School improvement serves as a framework for strategic planning that encourages educators to be able to target critical issues and make the learning experience, for all learners, a more positive one that includes social acceptance, differentiated instruction, as well as cultural and ethnic equality/equity. To complement a district’s framework, school improvement must transpire, especially if we are to arrive with the changing times.
There are teachers who genuinely feel that data-driven decision-making is relative in diverse settings. In some instances, it’s not merely emphasized enough. In other instances, data-driven decision-making has gone into overload! Consequently, our absorption with the terminology, data-collection, driving instruction, instructional focus, and how teachers should remember the processes--even how they should present the data--are wearing on teachers. The critical issues are apparent--math, reading, student motivation, and attendance. How do we effectively teach the fundamentals of reading when a child is illiterate and has not experienced the text as his/her peers, possesses limited English, and/or scarcely comprehends what you’re trying to articulate? How do we encourage a child to attend school who possesses other circumstances beyond the classroom and/or our control? There are students who are not readily embraced by teachers, including teachers in special education. Can you image how that makes a parent feel, who entrusts us with their child? So that we don’t feel inhibited by individuals who aren’t serving a collective purpose, we can learn how to co-exist and make things work for the betterment of our students. When we don’t embrace collaborative-teaching, we don’t embrace the child, be it with and/or without special needs. I realize that we have teachers, like students, who are from a different era.

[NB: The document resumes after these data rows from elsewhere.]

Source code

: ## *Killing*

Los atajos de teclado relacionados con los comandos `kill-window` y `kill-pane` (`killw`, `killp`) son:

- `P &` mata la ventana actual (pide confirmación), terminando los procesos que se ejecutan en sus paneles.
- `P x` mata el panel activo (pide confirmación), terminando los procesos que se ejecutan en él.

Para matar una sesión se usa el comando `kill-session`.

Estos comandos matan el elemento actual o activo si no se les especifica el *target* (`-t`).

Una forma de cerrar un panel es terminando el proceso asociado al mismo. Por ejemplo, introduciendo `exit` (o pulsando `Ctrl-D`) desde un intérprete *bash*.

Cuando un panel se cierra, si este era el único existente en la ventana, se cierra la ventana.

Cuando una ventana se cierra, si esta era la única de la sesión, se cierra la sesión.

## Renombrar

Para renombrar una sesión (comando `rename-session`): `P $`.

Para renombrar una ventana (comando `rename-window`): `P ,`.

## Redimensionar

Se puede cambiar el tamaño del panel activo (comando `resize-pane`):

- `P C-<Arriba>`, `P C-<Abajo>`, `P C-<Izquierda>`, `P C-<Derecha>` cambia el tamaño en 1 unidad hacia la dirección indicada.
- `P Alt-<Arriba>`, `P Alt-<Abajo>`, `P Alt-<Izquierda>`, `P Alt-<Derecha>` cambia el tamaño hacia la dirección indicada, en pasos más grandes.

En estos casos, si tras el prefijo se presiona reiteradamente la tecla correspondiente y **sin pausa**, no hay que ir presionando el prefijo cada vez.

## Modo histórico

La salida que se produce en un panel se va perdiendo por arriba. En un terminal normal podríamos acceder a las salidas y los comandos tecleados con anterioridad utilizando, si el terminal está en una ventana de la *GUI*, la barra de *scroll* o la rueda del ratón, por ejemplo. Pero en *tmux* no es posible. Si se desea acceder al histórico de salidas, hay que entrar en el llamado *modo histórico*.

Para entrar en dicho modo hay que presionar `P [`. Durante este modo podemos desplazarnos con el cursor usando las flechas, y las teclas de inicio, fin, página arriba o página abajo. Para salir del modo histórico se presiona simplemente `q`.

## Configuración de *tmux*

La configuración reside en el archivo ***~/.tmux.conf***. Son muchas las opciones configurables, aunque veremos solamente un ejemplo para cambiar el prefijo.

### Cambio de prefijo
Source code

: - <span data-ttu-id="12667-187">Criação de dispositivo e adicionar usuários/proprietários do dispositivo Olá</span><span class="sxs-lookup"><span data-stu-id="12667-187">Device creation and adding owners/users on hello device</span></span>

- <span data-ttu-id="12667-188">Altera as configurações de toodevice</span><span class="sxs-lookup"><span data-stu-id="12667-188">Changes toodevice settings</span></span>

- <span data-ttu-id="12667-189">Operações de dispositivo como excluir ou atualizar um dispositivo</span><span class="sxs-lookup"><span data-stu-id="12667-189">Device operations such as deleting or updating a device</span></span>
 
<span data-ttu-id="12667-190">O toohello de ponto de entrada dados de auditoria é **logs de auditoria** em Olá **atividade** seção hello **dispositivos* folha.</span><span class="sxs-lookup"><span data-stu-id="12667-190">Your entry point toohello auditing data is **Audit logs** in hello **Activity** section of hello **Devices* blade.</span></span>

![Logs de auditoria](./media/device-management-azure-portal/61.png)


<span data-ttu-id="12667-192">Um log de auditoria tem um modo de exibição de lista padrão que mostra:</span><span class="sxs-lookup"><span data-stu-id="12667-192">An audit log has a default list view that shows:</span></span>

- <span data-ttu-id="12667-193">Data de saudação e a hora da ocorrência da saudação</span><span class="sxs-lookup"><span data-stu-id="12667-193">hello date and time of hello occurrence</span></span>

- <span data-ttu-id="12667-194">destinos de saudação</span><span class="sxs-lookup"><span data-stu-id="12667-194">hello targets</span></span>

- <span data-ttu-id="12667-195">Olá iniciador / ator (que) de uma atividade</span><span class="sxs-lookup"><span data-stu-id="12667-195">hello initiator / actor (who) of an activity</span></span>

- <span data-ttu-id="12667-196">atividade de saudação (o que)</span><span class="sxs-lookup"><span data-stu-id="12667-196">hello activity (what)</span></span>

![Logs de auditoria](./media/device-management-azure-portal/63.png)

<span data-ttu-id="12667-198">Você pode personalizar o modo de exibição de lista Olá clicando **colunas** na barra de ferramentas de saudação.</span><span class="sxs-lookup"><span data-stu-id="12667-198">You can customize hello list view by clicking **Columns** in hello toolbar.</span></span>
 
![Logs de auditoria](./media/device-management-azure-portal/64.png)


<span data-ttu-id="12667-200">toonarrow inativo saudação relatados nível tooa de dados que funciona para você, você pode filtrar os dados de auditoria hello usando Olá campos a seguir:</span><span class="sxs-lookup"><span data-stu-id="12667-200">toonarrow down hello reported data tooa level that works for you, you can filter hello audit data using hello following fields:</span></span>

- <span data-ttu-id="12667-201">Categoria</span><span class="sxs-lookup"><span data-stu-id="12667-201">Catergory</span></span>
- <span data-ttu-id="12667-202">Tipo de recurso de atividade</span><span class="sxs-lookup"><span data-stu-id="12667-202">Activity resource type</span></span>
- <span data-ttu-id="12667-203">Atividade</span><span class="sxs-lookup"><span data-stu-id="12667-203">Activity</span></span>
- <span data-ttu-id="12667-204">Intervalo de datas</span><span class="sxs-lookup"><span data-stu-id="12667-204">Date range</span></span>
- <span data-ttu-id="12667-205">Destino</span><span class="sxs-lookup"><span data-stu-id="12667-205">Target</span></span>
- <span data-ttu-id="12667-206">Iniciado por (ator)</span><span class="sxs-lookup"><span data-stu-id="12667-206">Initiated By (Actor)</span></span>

However, it is paramount that we continue to come up with innovative ways to enhance student and teacher performance--unless we want to continue to protest and question why things are the way they appear--while we make little-to-no-efforts to play a role in our schools’ accomplishments. If we are not entering the field of education to serve the welfare of the student, then what’s the purpose for, outside of having nine-to ten months out of the year to work, seeking a career in the educational framework? These are exemplars of careers that impact our lives at this very moment! If students are not sitting in a classroom being embraced by an honest and nurturing educator, then they will most likely be found outside actively-engaging in risky-behavior and/or being embraced by (or embracing) crime.

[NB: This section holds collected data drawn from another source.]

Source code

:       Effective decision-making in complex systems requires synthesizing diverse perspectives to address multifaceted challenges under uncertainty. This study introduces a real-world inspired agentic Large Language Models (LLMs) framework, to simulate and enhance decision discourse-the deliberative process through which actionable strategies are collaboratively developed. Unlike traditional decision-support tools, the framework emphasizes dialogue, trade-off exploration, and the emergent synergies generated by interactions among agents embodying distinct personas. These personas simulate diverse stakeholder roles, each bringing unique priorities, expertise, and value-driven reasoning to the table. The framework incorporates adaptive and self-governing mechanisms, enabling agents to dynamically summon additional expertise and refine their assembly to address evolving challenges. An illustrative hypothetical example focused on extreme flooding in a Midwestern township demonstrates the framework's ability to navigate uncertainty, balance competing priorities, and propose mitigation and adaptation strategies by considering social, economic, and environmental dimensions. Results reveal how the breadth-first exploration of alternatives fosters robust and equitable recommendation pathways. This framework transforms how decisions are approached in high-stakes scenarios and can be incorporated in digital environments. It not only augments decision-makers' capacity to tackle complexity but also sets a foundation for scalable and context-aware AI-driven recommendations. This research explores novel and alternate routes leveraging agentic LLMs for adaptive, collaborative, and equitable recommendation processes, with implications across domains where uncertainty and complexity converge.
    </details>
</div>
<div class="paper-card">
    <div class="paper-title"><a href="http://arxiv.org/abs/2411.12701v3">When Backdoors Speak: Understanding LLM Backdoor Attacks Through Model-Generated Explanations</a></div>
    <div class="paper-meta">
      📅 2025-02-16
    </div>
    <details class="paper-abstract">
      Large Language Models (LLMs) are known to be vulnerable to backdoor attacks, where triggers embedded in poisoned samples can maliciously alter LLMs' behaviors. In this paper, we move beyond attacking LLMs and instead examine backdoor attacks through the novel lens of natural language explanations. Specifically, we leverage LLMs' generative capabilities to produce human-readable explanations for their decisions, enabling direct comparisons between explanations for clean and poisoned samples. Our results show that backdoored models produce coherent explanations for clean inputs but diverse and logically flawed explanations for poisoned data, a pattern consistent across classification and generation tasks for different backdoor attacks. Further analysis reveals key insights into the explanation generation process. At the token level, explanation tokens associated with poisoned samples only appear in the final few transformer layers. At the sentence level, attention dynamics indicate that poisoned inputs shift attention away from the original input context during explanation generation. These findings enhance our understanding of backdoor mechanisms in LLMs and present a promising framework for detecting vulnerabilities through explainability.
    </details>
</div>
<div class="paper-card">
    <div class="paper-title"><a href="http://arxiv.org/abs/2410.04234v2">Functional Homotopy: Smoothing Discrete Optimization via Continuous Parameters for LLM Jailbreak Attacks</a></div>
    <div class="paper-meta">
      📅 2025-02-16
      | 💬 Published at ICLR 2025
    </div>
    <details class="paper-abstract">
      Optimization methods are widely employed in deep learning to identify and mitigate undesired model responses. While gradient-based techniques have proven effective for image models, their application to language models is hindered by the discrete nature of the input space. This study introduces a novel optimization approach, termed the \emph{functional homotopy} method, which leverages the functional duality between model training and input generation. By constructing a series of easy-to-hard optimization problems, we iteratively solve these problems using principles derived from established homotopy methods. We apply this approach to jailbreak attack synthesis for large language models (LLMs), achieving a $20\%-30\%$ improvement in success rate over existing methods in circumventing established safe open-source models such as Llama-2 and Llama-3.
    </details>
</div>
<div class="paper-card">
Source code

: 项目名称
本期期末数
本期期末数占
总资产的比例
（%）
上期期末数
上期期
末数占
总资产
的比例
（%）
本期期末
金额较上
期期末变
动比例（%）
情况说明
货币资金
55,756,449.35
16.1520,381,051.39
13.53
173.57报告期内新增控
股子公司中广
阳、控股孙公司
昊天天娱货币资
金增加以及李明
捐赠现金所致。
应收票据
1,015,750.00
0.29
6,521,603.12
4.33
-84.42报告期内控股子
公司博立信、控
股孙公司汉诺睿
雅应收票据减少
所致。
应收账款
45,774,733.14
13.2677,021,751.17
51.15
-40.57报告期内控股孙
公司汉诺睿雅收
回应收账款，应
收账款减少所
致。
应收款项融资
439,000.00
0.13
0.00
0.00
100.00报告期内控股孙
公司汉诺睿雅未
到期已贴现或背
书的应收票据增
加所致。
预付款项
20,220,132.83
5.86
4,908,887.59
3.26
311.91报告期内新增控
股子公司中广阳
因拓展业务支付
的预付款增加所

A curriculum shares a philosophy. Philosophy is important in determining curriculum decisions. While working on curriculum planning or implementation committees, I have found that a quality core curriculum provides a research-based framework; it aligns with state standards and district goals; it includes technology; it addresses individual differences; and it includes all learners. While I move forward, I realize that we must keep in mind that high expectations (with safety-nets) must be set for all learners, sustained communication with all stakeholders--that promote student success--must a primary focus, and contributions to the implementation of curriculum planning, instruction, and evaluation (addressing state and local alignment) must be monitored.